(WASHINGTON) — Is Iran’s army a terrorist organization?
Chuck Hagel, the president’s nominee for secretary of defense, and Sen. Lindsey Graham, R-S.C., don’t agree.
As the Bush administration weighed whether to label the Iranian Revolutionary Guard Corps a terrorist organization, the Senate voted on the issue in September 2007, urging the administration to apply that label. Graham voted “yes,” along with nearly every other Republican. Hagel voted “no,” along with 21 other senators, all but one of them Democrats. The only GOP senator to side with Hagel was Richard Lugar, R-Ind., then the ranking member of the Foreign Relations Committee.

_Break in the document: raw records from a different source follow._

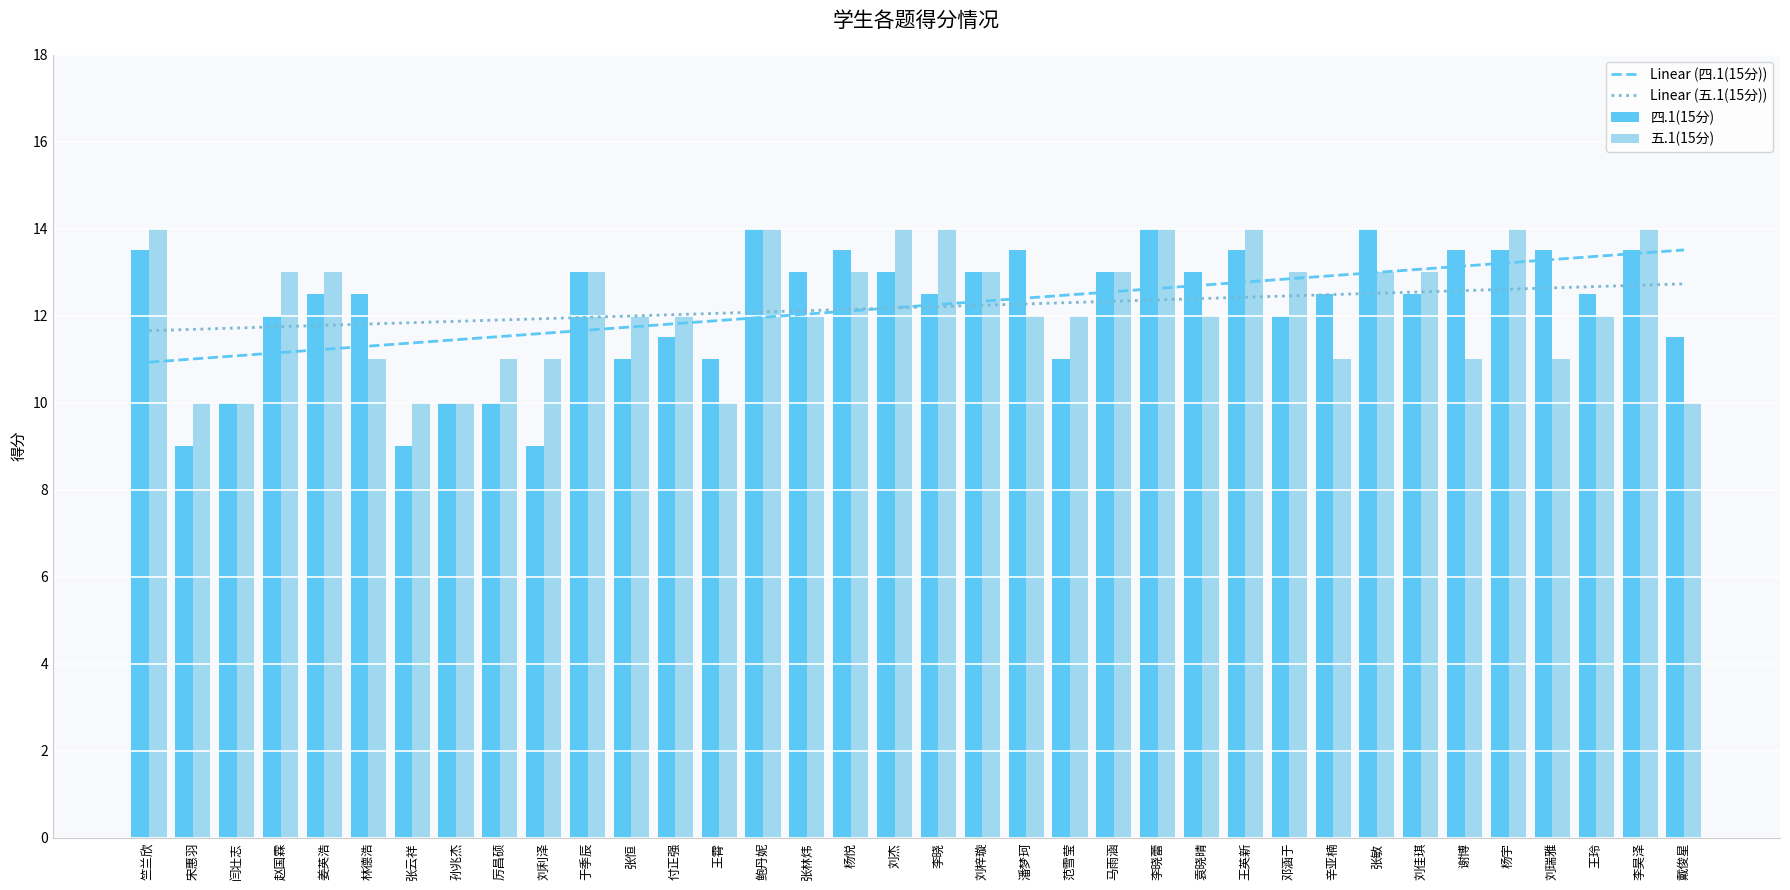

What is the total value across all series at 张云祥?

42.2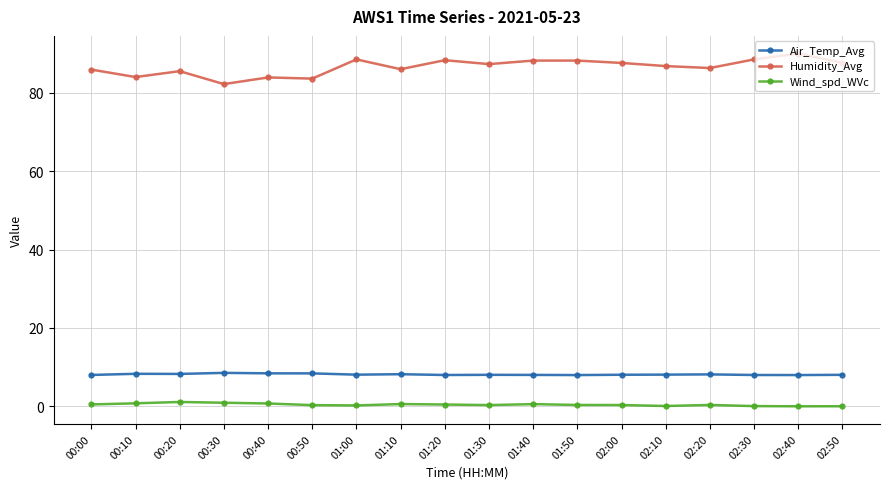

What is the highest value of the Air_Temp_Avg series?

8.5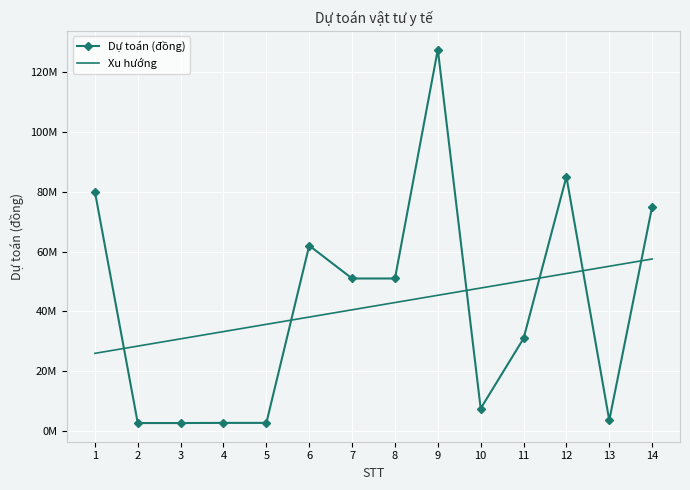

At how many categories does at least one series exceed 28885052?

13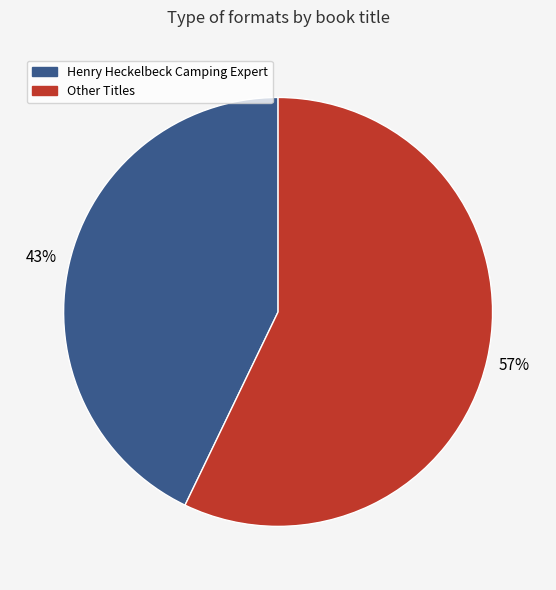

True or false: Other Titles accounts for 63% of the total.

False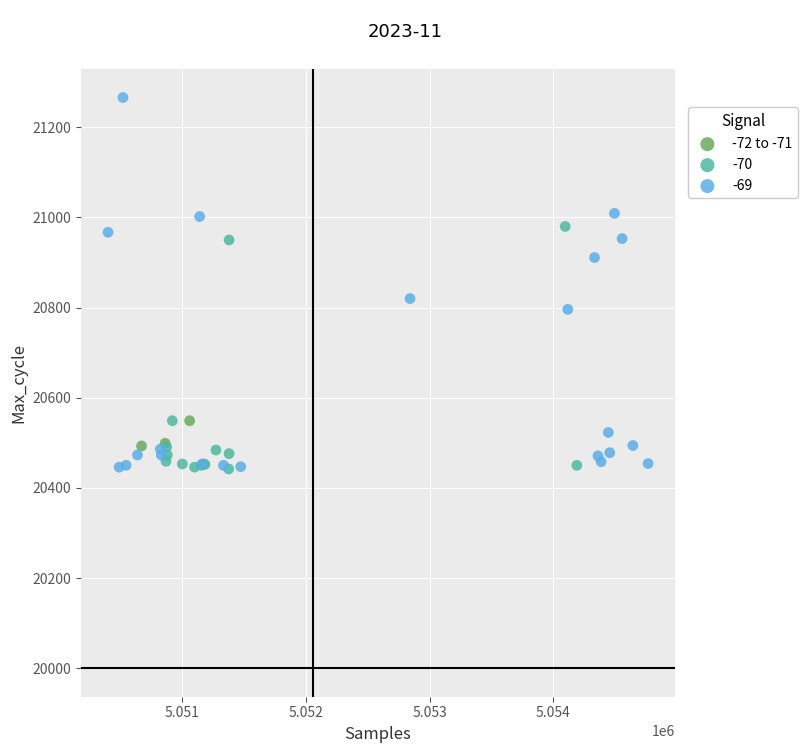

Which series has the widest spread of Y values?

-69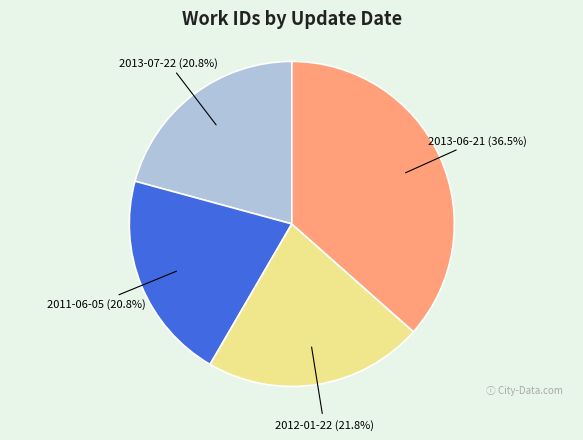

What portion of the pie excludes 2011-06-05?

79.2%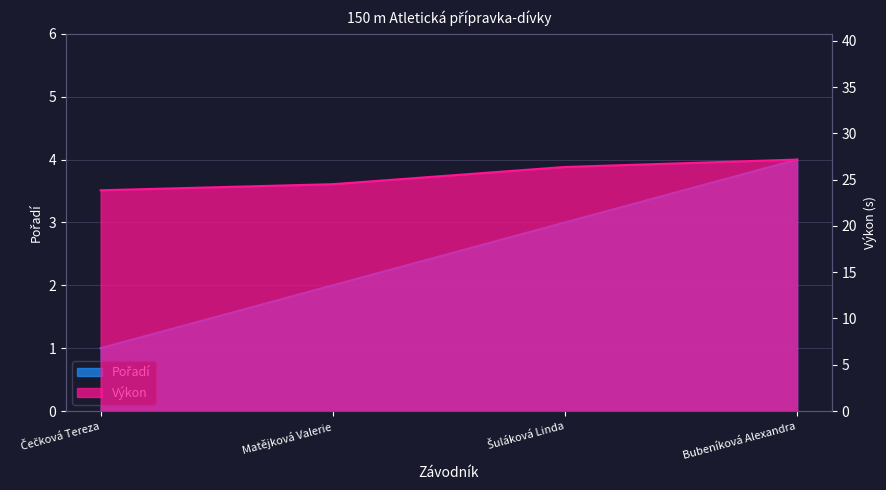

Which series has the largest total across all categories?

Výkon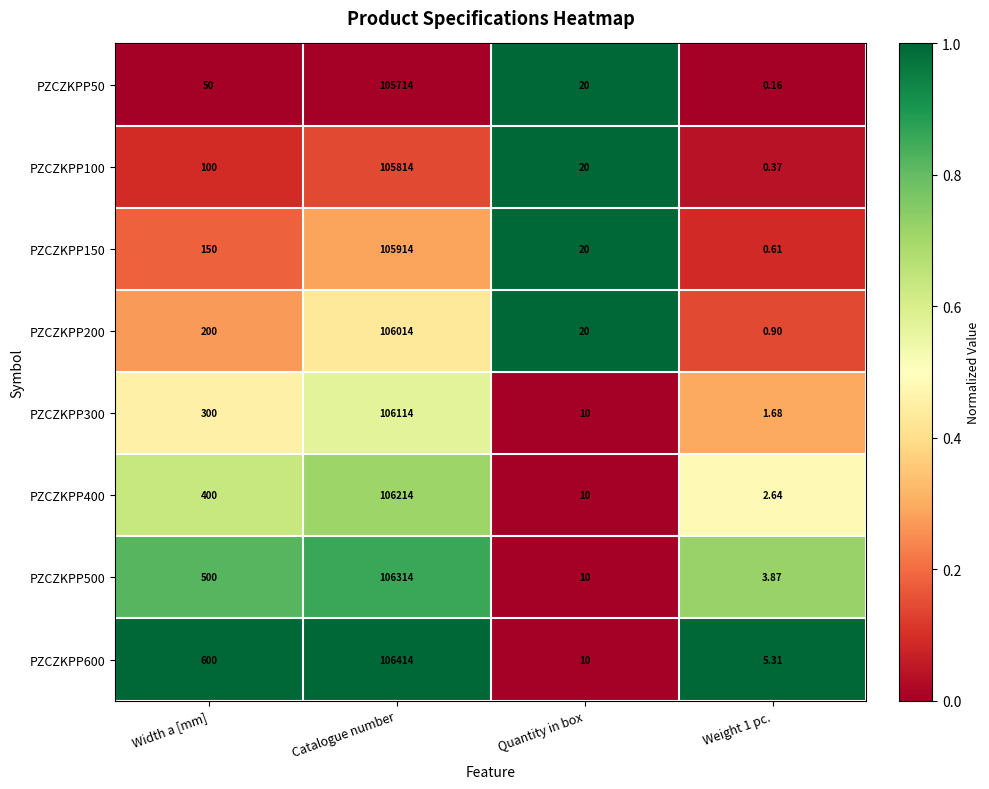

Which series has the largest total across all categories?

PZCZKPP600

On Thursday Graham and Hagel sparred over the question at Hagel’s confirmation hearing, when Hagel appeared before the Senate Armed Services Committee as President Obama’s nominee to become the next secretary of defense.
Graham asked Hagel whether he would support the measure if it came up again.
“I would want to know from the president what they were doing, but again…,” Hagel said before Graham cut him off.
“You read the paper, you watch TV, you got any doubt about what they’re doing? They’re expanding terrorism, they’re trying to intimidate their own people, they’re the instrument of the theocracy to oppress their own people, and they’re the biggest supporter of the regime to keep them in power so they [can] get a nuclear weapon,” Graham retorted.
“Times change, I recognize that, and yes, I would reconsider,” Hagel said, after being cut off again.
The Revolutionary Guard Corps, unlike most terrorist organizations on the State Department’s list, is more thoroughly integrated into Iran’s political and societal structure, with senior officers serving in government positions.
Hagel maintains that Iran’s Revolutionary Guard Corps is not a terrorist group, but rather that Iran is a “state sponsor of terrorism” and that the Guard Corps is part of that government.